#### WORK REQUEST:
Once the records below have been read, copy them all out exactly.

#### INPUT DATA:
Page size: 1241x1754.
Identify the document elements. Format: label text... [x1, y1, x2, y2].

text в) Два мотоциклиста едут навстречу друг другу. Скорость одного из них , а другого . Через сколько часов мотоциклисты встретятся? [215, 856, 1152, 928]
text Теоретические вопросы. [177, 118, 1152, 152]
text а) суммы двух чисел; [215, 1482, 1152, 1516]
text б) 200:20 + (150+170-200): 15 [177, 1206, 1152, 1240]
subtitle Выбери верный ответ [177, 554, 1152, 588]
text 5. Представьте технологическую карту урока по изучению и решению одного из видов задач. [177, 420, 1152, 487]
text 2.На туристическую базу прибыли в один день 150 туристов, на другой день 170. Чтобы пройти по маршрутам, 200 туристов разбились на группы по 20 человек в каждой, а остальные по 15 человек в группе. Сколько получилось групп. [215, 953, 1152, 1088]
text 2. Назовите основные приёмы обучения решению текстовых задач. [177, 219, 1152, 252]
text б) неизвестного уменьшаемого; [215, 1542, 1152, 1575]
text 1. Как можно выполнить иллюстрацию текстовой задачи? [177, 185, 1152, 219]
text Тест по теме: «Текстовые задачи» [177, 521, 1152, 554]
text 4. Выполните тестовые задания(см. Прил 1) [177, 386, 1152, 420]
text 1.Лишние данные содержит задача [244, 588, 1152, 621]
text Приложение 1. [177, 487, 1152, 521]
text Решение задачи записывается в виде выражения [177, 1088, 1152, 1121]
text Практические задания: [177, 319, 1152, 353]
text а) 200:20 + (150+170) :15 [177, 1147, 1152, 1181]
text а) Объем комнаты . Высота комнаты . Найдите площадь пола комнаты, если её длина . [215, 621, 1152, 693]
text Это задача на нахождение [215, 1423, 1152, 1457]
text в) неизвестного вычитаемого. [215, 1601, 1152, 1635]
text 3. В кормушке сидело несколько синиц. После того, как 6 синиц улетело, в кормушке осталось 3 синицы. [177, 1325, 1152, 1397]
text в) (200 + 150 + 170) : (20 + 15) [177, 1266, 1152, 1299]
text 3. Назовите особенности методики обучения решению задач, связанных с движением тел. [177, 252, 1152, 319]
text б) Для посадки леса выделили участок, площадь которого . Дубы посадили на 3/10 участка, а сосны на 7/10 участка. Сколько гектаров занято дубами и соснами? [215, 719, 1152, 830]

#### ANSWER SPACE:
Page size: 1241x1754.
Identify the document elements. Format: label text... [x1, y1, x2, y2].

text в) Два мотоциклиста едут навстречу друг другу. Скорость одного из них , а другого . Через сколько часов мотоциклисты встретятся? [215, 856, 1152, 928]
text Теоретические вопросы. [177, 118, 1152, 152]
text а) суммы двух чисел; [215, 1482, 1152, 1516]
text б) 200:20 + (150+170-200): 15 [177, 1206, 1152, 1240]
subtitle Выбери верный ответ [177, 554, 1152, 588]
text 5. Представьте технологическую карту урока по изучению и решению одного из видов задач. [177, 420, 1152, 487]
text 2.На туристическую базу прибыли в один день 150 туристов, на другой день 170. Чтобы пройти по маршрутам, 200 туристов разбились на группы по 20 человек в каждой, а остальные по 15 человек в группе. Сколько получилось групп. [215, 953, 1152, 1088]
text 2. Назовите основные приёмы обучения решению текстовых задач. [177, 219, 1152, 252]
text б) неизвестного уменьшаемого; [215, 1542, 1152, 1575]
text 1. Как можно выполнить иллюстрацию текстовой задачи? [177, 185, 1152, 219]
text Тест по теме: «Текстовые задачи» [177, 521, 1152, 554]
text 4. Выполните тестовые задания(см. Прил 1) [177, 386, 1152, 420]
text 1.Лишние данные содержит задача [244, 588, 1152, 621]
text Приложение 1. [177, 487, 1152, 521]
text Решение задачи записывается в виде выражения [177, 1088, 1152, 1121]
text Практические задания: [177, 319, 1152, 353]
text а) 200:20 + (150+170) :15 [177, 1147, 1152, 1181]
text а) Объем комнаты . Высота комнаты . Найдите площадь пола комнаты, если её длина . [215, 621, 1152, 693]
text Это задача на нахождение [215, 1423, 1152, 1457]
text в) неизвестного вычитаемого. [215, 1601, 1152, 1635]
text 3. В кормушке сидело несколько синиц. После того, как 6 синиц улетело, в кормушке осталось 3 синицы. [177, 1325, 1152, 1397]
text в) (200 + 150 + 170) : (20 + 15) [177, 1266, 1152, 1299]
text 3. Назовите особенности методики обучения решению задач, связанных с движением тел. [177, 252, 1152, 319]
text б) Для посадки леса выделили участок, площадь которого . Дубы посадили на 3/10 участка, а сосны на 7/10 участка. Сколько гектаров занято дубами и соснами? [215, 719, 1152, 830]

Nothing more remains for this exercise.